**Exercise:**
Exact copies of all the lines below are wanted, without a single picture.

**Raw data:**
──────────

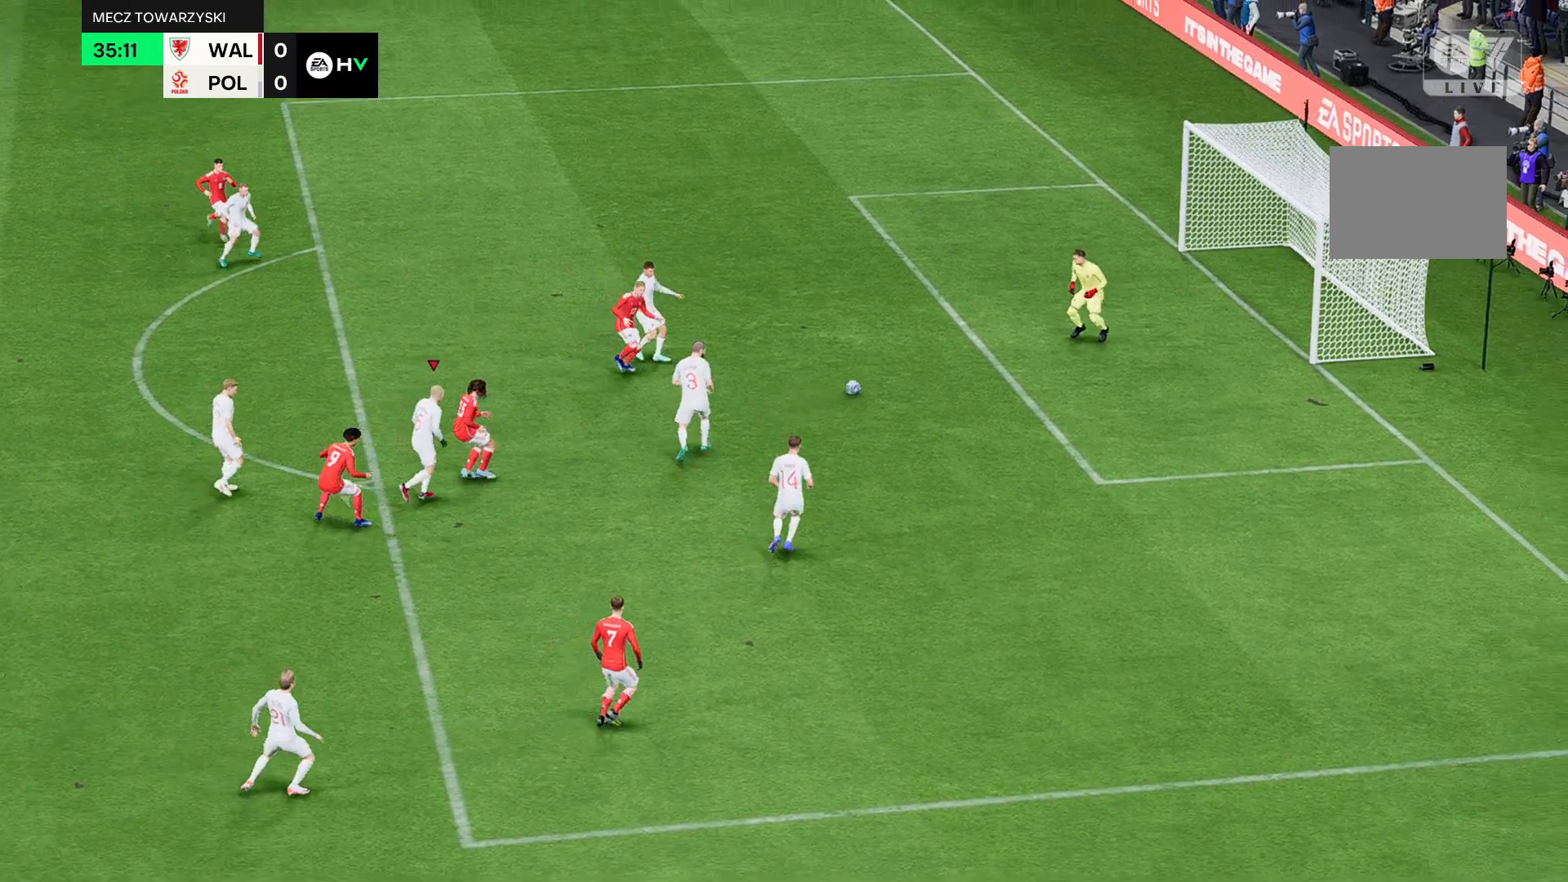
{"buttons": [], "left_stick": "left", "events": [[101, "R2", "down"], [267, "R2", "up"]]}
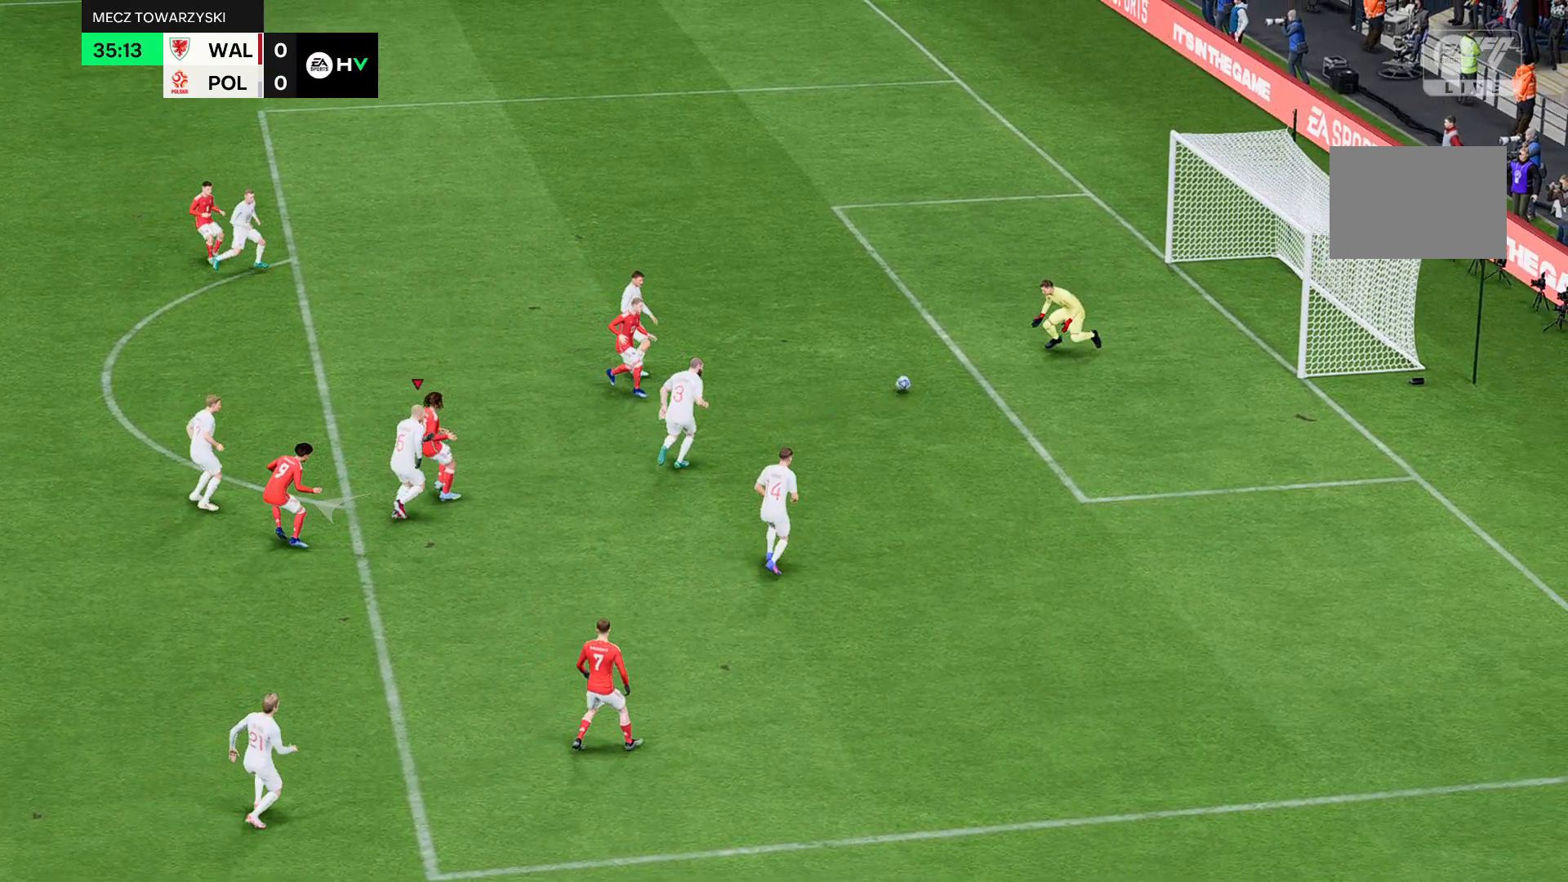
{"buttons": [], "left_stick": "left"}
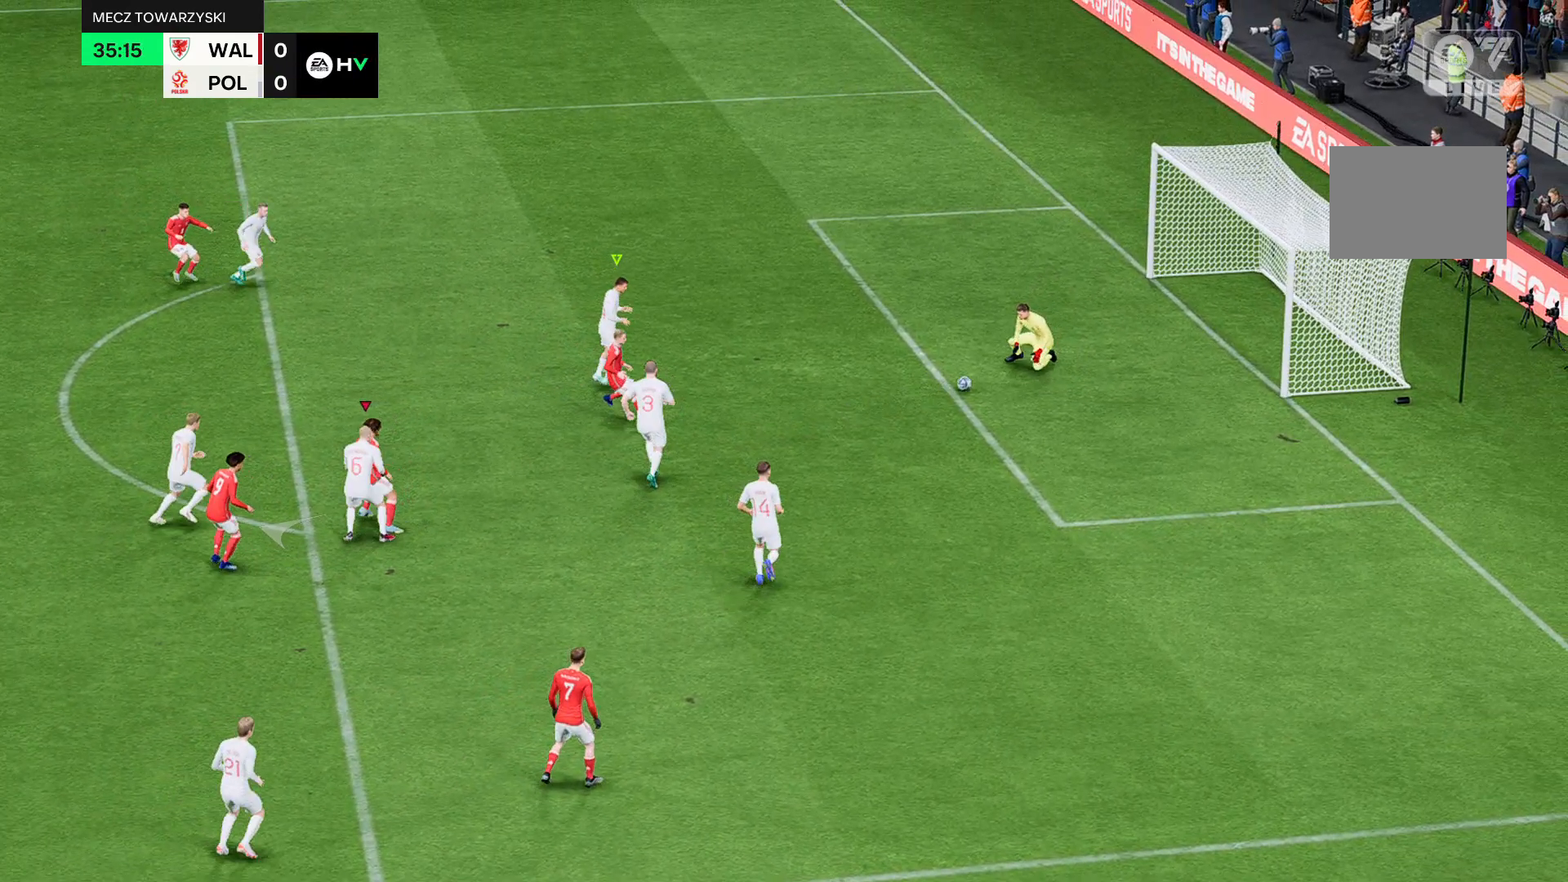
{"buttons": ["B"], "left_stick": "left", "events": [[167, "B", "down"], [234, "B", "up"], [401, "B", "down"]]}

──────────

**Result of the task:**
{"buttons": [], "left_stick": "left", "events": [[101, "R2", "down"], [267, "R2", "up"]]}
{"buttons": [], "left_stick": "left"}
{"buttons": ["B"], "left_stick": "left", "events": [[167, "B", "down"], [234, "B", "up"], [401, "B", "down"]]}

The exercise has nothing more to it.